§ **DATA FOR THIS TASK**:
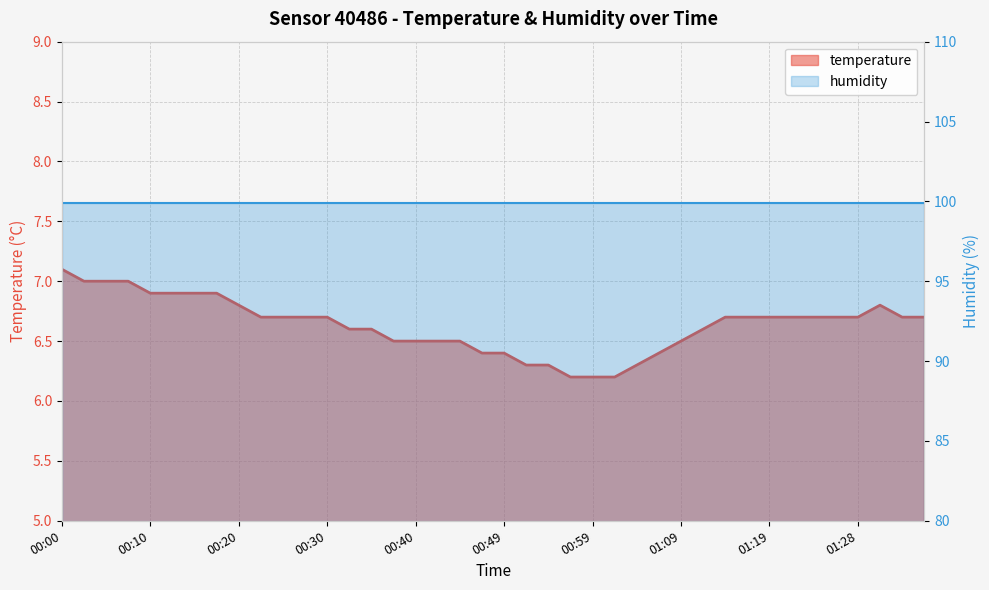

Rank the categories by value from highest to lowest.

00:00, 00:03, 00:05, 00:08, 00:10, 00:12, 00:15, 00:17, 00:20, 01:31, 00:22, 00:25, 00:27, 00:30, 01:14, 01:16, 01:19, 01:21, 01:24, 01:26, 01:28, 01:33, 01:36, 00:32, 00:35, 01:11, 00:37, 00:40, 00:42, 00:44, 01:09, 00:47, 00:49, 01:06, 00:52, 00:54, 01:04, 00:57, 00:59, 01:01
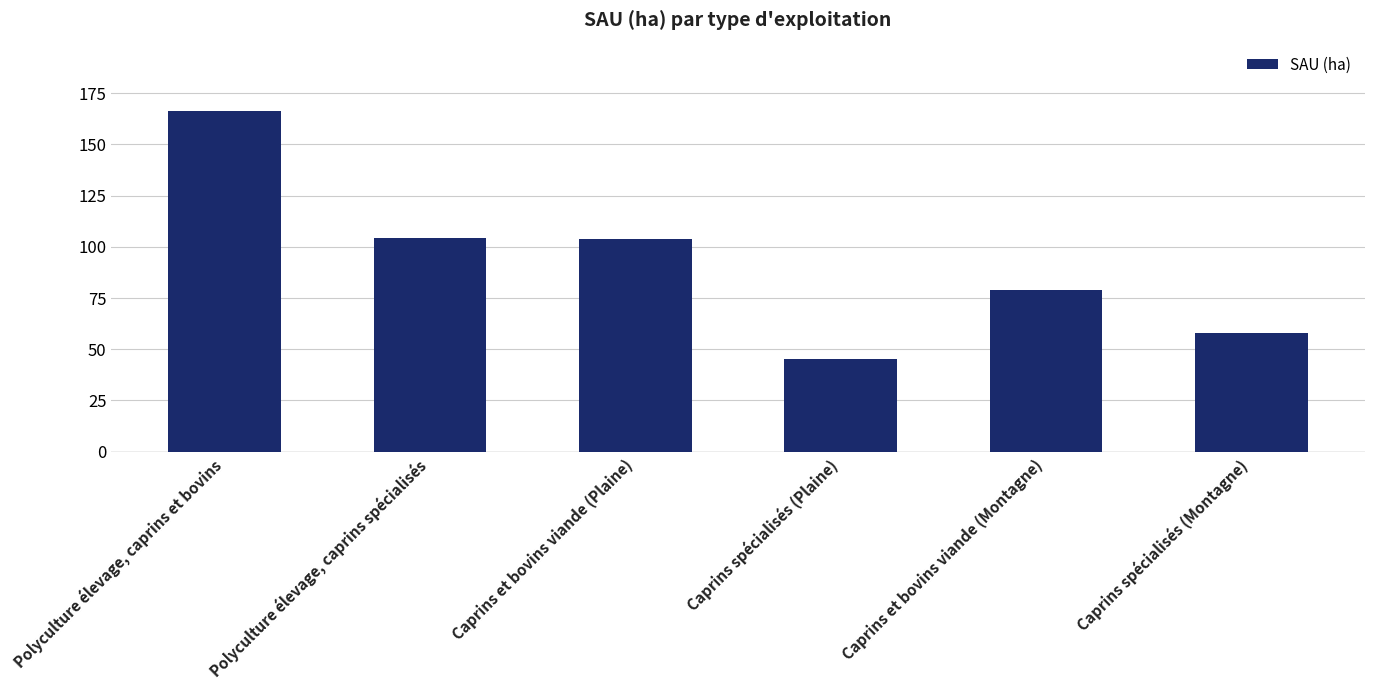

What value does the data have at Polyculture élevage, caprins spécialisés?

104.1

---

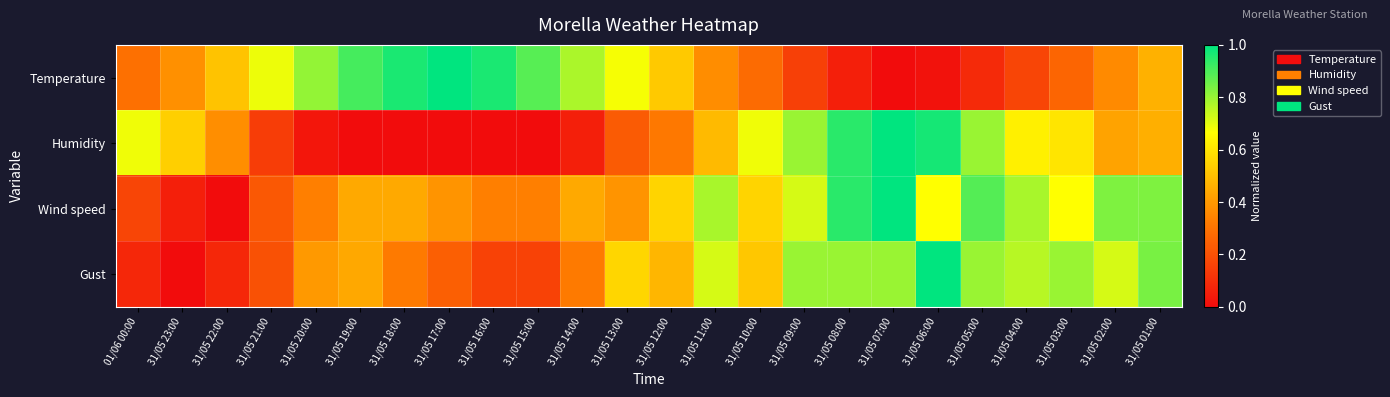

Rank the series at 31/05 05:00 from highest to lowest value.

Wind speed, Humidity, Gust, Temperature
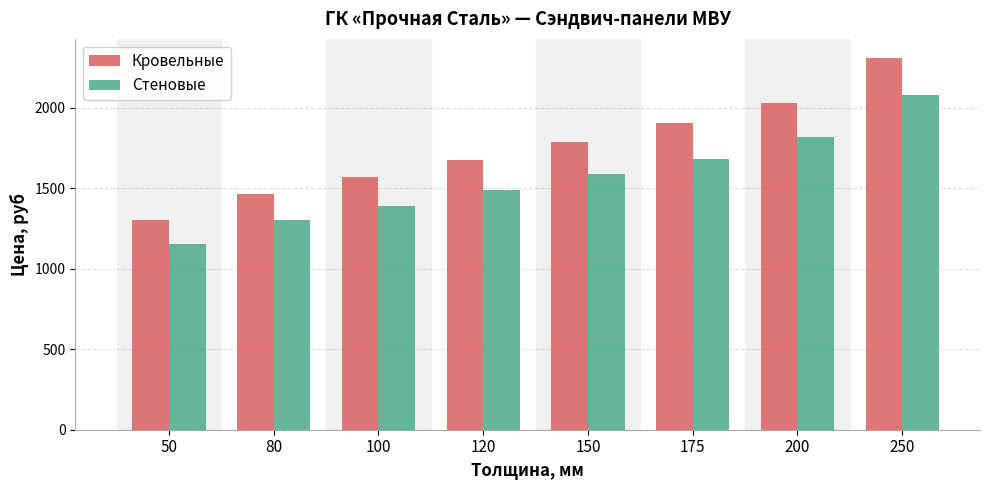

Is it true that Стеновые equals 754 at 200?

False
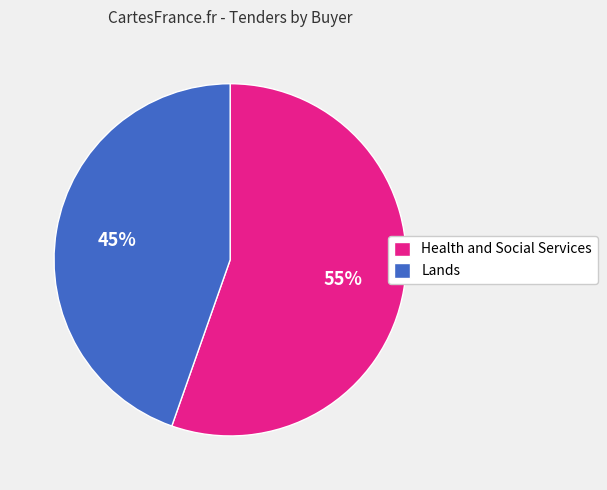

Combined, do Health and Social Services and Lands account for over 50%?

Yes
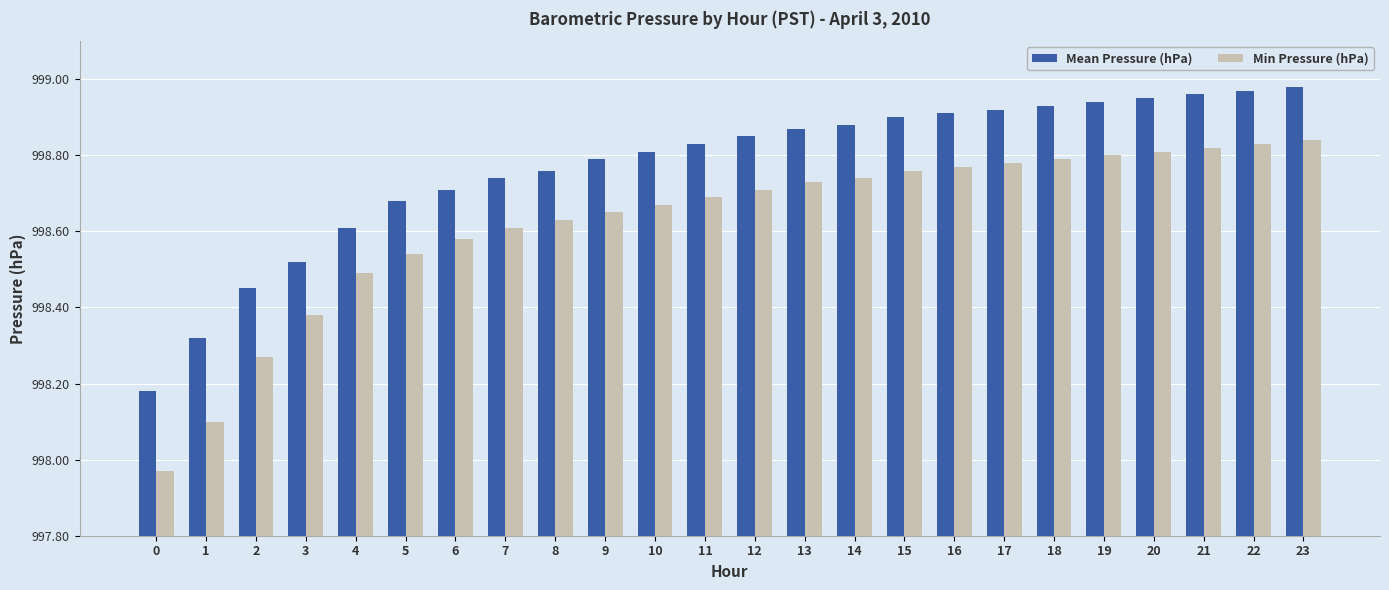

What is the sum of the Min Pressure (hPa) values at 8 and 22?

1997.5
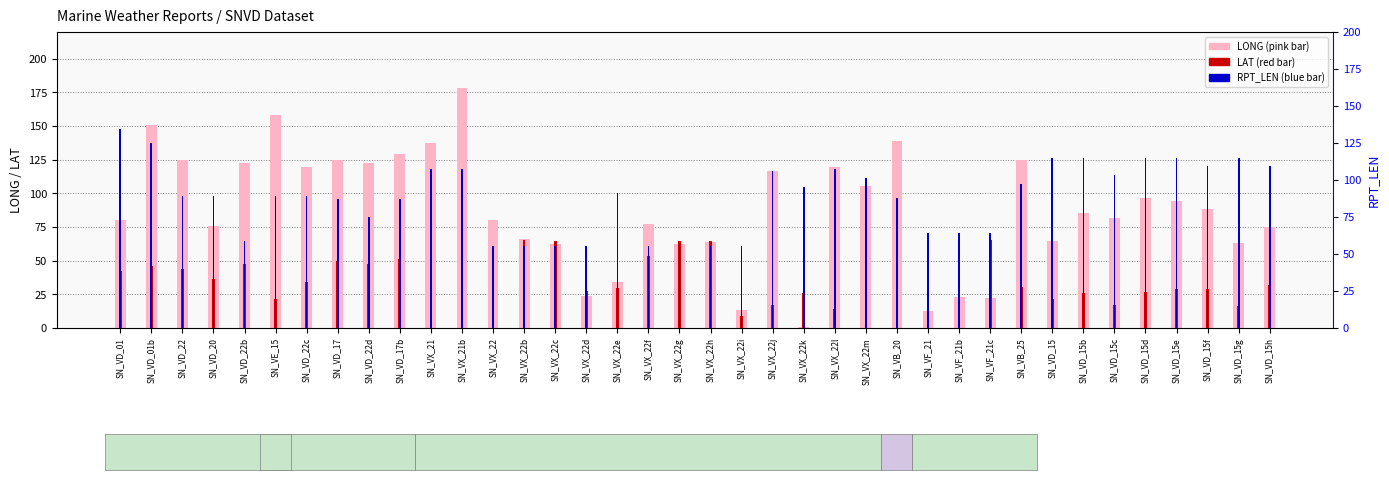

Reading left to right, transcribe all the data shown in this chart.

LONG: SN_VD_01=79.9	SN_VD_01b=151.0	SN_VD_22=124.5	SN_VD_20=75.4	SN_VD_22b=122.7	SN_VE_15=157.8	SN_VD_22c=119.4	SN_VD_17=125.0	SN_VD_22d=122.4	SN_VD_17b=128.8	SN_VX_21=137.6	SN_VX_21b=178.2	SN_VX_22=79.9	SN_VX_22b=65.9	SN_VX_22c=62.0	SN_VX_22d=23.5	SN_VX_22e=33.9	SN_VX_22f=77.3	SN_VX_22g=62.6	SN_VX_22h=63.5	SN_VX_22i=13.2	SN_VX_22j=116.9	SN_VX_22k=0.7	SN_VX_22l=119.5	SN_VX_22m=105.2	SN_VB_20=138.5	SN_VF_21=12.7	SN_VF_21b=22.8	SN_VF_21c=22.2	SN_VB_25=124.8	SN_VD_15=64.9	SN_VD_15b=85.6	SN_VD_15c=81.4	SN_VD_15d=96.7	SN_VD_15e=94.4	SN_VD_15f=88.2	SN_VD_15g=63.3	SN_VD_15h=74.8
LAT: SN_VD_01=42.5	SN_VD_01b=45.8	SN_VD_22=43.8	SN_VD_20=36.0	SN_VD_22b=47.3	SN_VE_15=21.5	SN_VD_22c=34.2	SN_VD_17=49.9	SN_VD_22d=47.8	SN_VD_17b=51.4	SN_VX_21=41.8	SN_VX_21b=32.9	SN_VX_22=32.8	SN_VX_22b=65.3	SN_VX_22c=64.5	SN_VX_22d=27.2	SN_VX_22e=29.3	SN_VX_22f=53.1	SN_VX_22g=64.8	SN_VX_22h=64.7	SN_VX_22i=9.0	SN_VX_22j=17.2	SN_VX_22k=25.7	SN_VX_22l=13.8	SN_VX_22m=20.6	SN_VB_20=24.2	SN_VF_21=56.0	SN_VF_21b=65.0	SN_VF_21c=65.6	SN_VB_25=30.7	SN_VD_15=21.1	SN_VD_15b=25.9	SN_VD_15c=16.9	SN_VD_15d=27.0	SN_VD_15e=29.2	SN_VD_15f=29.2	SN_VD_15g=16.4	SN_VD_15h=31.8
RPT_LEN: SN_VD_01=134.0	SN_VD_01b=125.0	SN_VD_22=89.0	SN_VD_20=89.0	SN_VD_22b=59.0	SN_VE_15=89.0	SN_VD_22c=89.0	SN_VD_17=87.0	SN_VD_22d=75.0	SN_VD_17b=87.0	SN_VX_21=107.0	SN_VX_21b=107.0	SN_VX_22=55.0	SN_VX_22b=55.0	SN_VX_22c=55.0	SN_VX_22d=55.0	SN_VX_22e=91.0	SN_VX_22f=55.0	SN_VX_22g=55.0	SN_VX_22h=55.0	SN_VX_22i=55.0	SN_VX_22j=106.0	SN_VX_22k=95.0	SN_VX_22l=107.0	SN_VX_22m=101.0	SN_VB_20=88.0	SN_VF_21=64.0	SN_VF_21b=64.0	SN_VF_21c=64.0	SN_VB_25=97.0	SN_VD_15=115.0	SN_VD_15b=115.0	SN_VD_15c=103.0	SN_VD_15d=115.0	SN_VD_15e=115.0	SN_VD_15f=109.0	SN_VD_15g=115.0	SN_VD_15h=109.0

§ **YOUR TASK**: Pull out each line of the rows above that contains the string "lowest". Case counts, so only lines that match that capitalization qualify.

§ **RESULT**:
Rank the categories by value from highest to lowest.
Rank the series at 31/05 05:00 from highest to lowest value.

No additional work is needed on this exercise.